DOCUMENT TEXT =>

[Start of section]

6. Are you planning on previewing any new material at the upcoming SXSW show?
We just returned from there actually, and yes, we played a new track at all five shows and it was well received.

7. Do you have more touring plans laid out after SXSW or will you be waiting until after the album is completed?
Yes, we are doing a headlining European run that starts at Roadburn Festival in Tilburg, Holland.  We are doing the tour at this time specifically because we wanted to play Roadburn again, as we all feel it’s the best and of the most important festivals in  the world for a band like us, plus we were exclusively invited  by our Canadian friends Voivod (!!) who we toured with back in 2010.  They apparently liked us enough to ask us to be part of their curated day at Roadburn, which is a massive honor for us.  So, that’s the only tour we have booked and confirmed at the moment.  State-side, we will do a full US tour sometime after the record comes out.  However, we are doing a one week mini tour with our good friends and legendary U.S. underground black metal act Krieg.  We are heading out to the Rocky Mountains for the very exclusive and uber-underground black metal festival, The Gathering of Shadows Festival, which is organized by the guys in the excellent Colorado-based black metal NAND, Nightbringer.  This will be our second time at the fest, the first being seven years back in 2005.  We are very much looking forward to this.

[End of section]

EXERCISE INSTRUCTIONS =>
(A) Swap "album" for "record" in the band interview between "We just returned" and "album is completed?", inclusive, and write out that passage.
(B) Continue the band interview after its last sentence.

[Source data]
[Start of section]

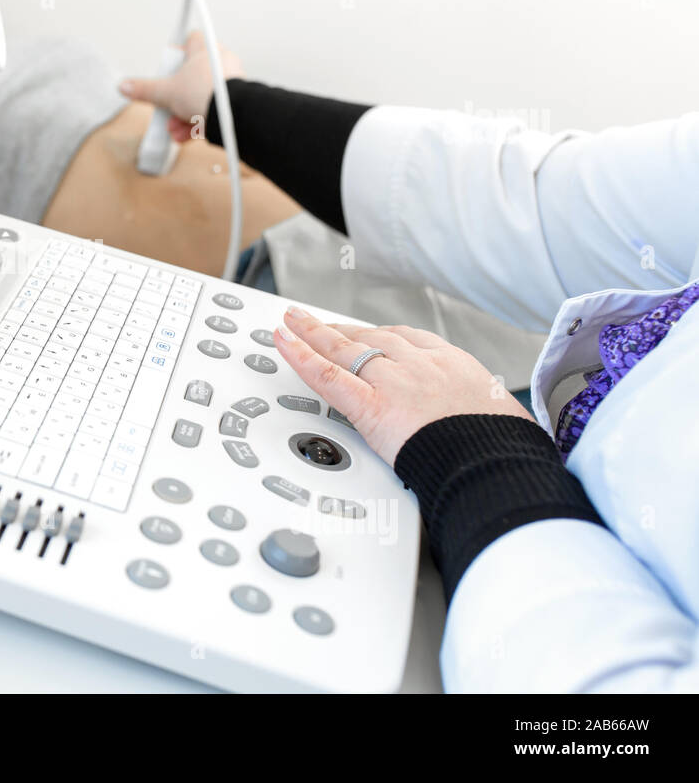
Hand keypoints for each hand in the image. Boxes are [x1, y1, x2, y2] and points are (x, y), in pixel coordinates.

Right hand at [118, 31, 242, 140]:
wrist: (231, 115)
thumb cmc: (206, 94)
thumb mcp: (165, 92)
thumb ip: (144, 89)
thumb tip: (125, 86)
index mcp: (204, 49)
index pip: (189, 41)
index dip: (175, 56)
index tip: (165, 70)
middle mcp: (220, 62)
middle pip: (190, 76)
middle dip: (175, 97)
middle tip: (166, 106)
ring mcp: (229, 82)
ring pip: (200, 96)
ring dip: (183, 114)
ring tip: (174, 127)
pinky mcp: (234, 101)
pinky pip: (212, 109)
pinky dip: (198, 122)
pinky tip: (185, 135)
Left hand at [273, 306, 532, 463]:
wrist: (496, 466)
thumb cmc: (505, 450)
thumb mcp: (505, 418)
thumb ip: (486, 413)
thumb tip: (496, 425)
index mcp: (454, 365)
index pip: (409, 340)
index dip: (381, 335)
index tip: (368, 332)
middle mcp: (420, 365)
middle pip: (372, 339)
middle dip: (342, 331)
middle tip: (319, 324)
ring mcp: (394, 382)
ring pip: (344, 349)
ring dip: (313, 333)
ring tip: (292, 322)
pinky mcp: (371, 406)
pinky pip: (327, 375)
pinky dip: (301, 356)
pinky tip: (284, 342)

[End of section]

ANSWERS TO THIS EXERCISE =>
(A)
We just returned from there actually, and yes, we played a new track at all five shows and it was well received.

7. Do you have more touring plans laid out after SXSW or will you be waiting until after the record is completed?

(B)
8. Speaking of touring, with the range of styles and sounds Nachtmystium has developed over the years, how do you formulate a set list every night? Do you tend to choose more songs from the last 5-6 years because that’s where the band has evolved to or do you pull out older songs to even the set and appease longtime fans?
It all depends on the show or tour package.  That’s the nice thing about having a diverse catalog, you can shape shift to make more sense with certain sets for certain audiences.

9. There have been a lot of members of Nachtmystium over the years, do you feel that you’ve reached a steady/favorite line up finally?
Absolutely.  We have been the same band more or less for two years now and have played more shows in those two years than we did in the nine years proceeding this line up.  We are more stable than ever I’d say, and everyone involved seems to be really into what we are doing as a group.  It feels like a “band” more than ever before, which is a great thing.

10. With everywhere that Nachtmystium has played, do you have a favorite venue to play? Do you prefer playing stadiums to clubs or would you be happy playing in someone’s backyard?
I prefer playing in tiny clubs or DIY spots.  It’s way more intense and personal for both us and the crowds.  Big venues, festival stages, etc tend to be a bit impersonal, so I’ll take the basement show with a bring your own beer policy over the arena gig any day of the week.


Sanford Parker:

11. With all the studio work you’ve done, do you prefer being in the studio as a musician or as an engineer/producer? That said, do you prefer the studio to the stage?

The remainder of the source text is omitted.